Arisaydia, Pen noticed, was naming no names, and likely not for the same reasons Pen hadn’t. In his present state it seemed less calculation than habit, and a curious habit it was for a man to have developed.
“Did you not write to the duke of Adria asking for, um, greater distance? That was one of the rumors.” Penric had held the letter in his hand in the duke’s cabinet and read it. The chancellery of Adria was expert in forgeries, both detecting and creating them, but it had been in a scribe’s handwriting, with only Arisaydia’s signature appended.
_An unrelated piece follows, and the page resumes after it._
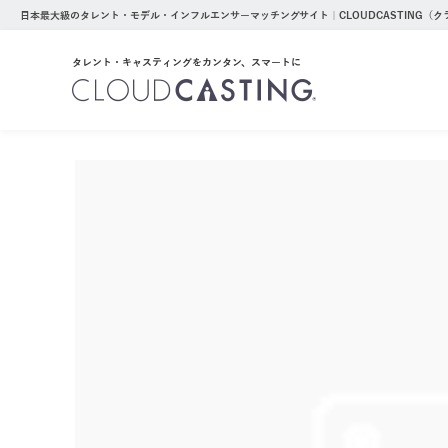
日本最大級のタレント・モデル・インフルエンサーマッチングサイト｜CLOUDCASTING（
タレント・キャスティングをカンタン、スマートに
The duke had been frank with Pen about the dubious possibilities, which was why he’d been supposed to sound out the general most discreetly at first. And, should it not prove Arisaydia’s idea, implant it anyway.
“Adria! Certainly not. Why would I treat with Adria? Their sea merchants are little better than pirates, sometimes. Rats with boats, nibbling at our coasts.” Arisaydia’s mouth set. He couldn’t glower yet, but his eyelids tensed, and then his lips parted in pain. “Agh.” He sighed and huddled down in his sheets, obviously tiring.
Well, that wasn’t encouraging for Pen’s secondary plan. He had begun to wonder, if he could restore Arisaydia’s sight, if he might persuade him to flee east after all. Not that letting the duke aim Arisaydia at Carpagamo, a country that had never done harm to Pen, seemed a very holy mission, but politics were generally unholy, and that had never kept the Temple from dabbling in them. But he could not have stayed in Martensbridge and kept his sanity, and the archdivine of Adria had promised him a place that did not include duties to the Mother’s Order.